*Source extract*:
"""
This article is closed to new comments. Feel free to ask your question in the HfP forums.

  • sayling says:

    Huge soft spot for the BOAC livery!

  • Paul says:

    if only their service could be returned to what it was in the past as easily as they can change a livery.

    The 747 fleet is already clapped out and to hear that it will continue to be flogged till 2023 does not ll me with much confidence. They are filthy, decrepit and unreliable now!

    Britain, and not just BA has long and interesting history some of which it can be very proud of. Whilst recalling that history is all very well, Britain does seem to want to live in the past more than it wishes to look forward. It’s perhaps why the country is in something of a mess’today.

    Painting old livery on old planes is quaint but it doesn’t do anything to bring them in line with modern aviation trends. That for BA appears to be a distant dream.

    • Nick_C says:

      “if only their service could be returned to what it was in the past as easily as they can change a livery.”

      Yes. Perhaps they will rip out the IFE and reinstall the projectors and fold down screens at the front of each cabin. There must be while generation who have never experienced a plastic tube stuck in your ears for a couple of hours while you try vainly to hear the sound of a movie you can barely see.

      The flat beds will have to go of course. And the smoking section should return for everyones enjoyment.

      Not all the changes have been good of course, but the fact is that 40 years ago (when I first flew in a (TWA) 747, a long haul economy ticket cost as much as a J class ticket today.
"""
*Dataset content*:
"""
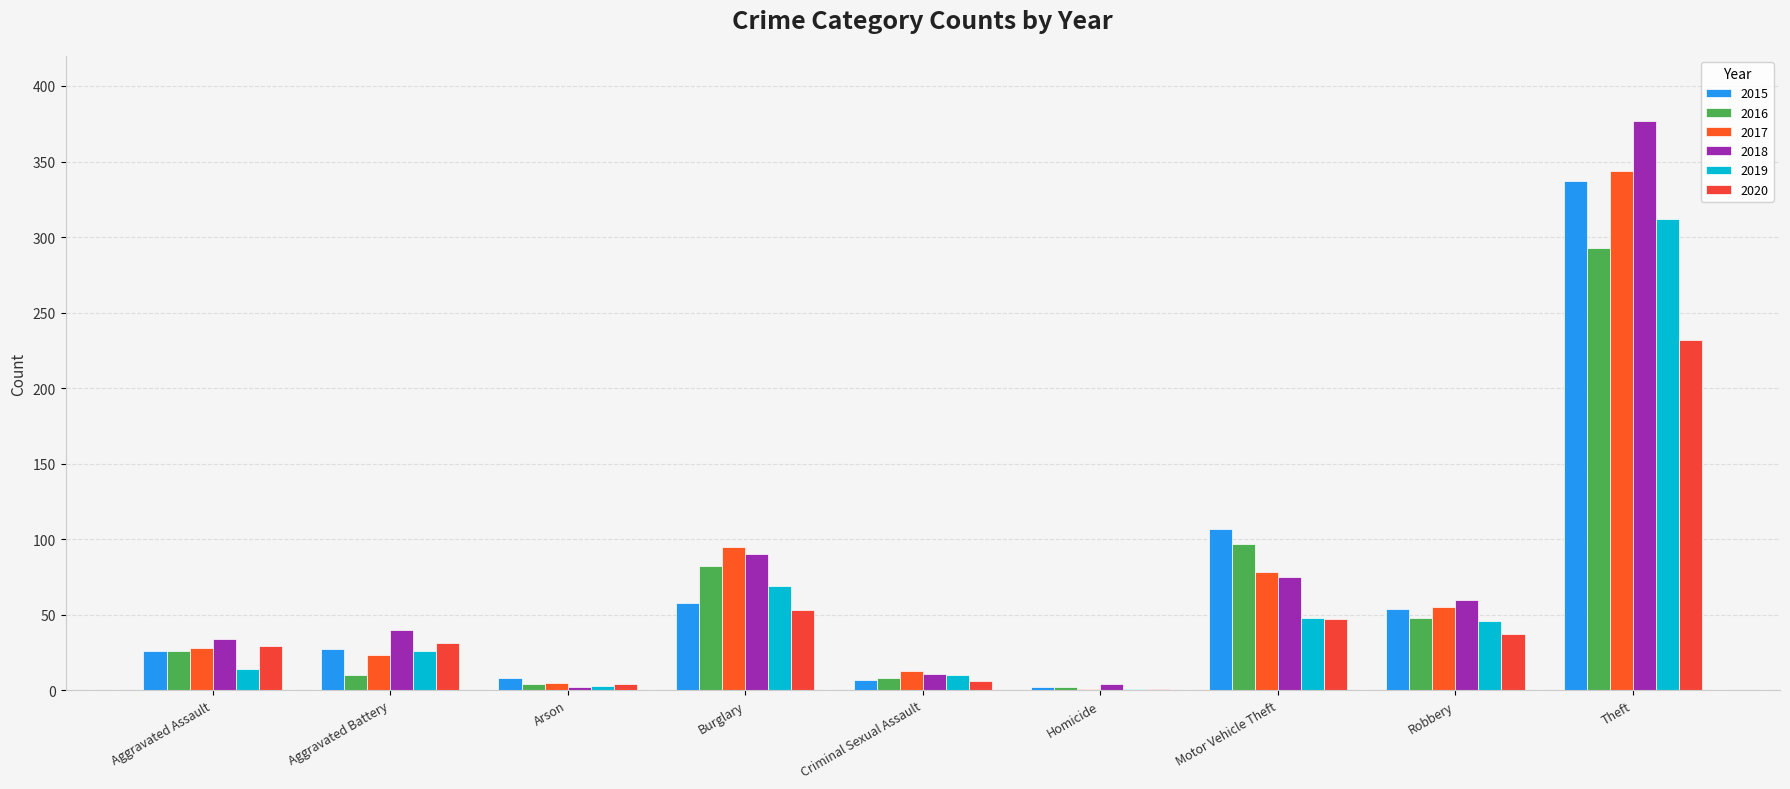

How many series are shown in this chart?

6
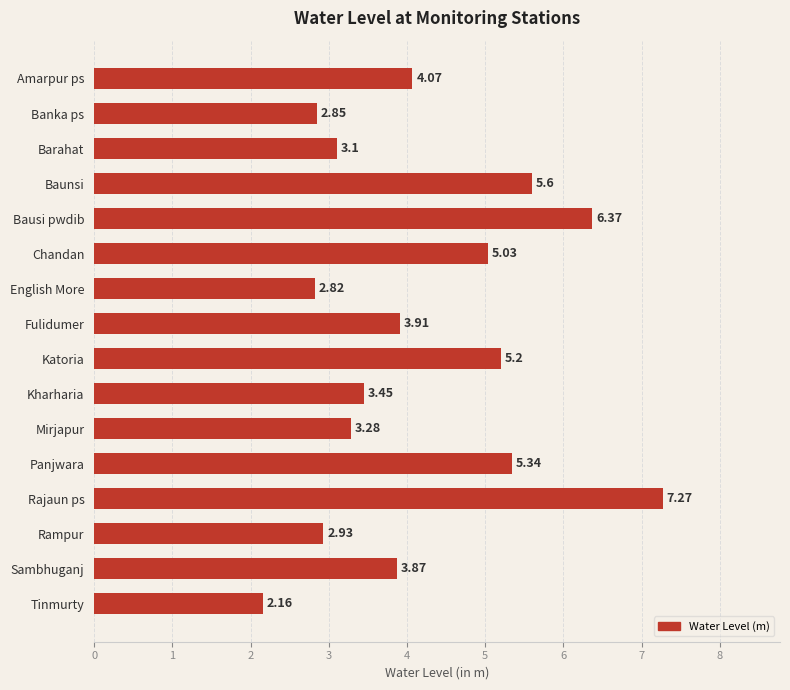

What is the change in value from Fulidumer to Rampur?

-1.0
"""
*Your tasks*:
1: Translate this sentence from the comment thread into Spanish: "Painting old livery on old planes is quaint but it doesn’t do anything to bring them in line with modern aviation trends."
2: According to Paul in the comment thread, until what year will the 747 fleet continue to be flogged?
3: For each statement, answer yes or no depending on whether it agrees with the comment thread, and quote the words that decide it.
(a) Nick_C first flew in a TWA 747 about 40 years ago.
(b) Paul describes the 747 fleet as clean and reliable.
(c) Readers can still post new comments on the article.
The lines have no role in these tasks.

*List of answers*:
1: Pintar la antigua librea en aviones viejos es pintoresco, pero no hace nada para ponerlos al día con las tendencias modernas de la aviación.

2: 2023.

3:
(a) Yes: "40 years ago (when I first flew in a (TWA) 747"
(b) No: "They are filthy, decrepit and unreliable now!"
(c) No: "This article is closed to new comments."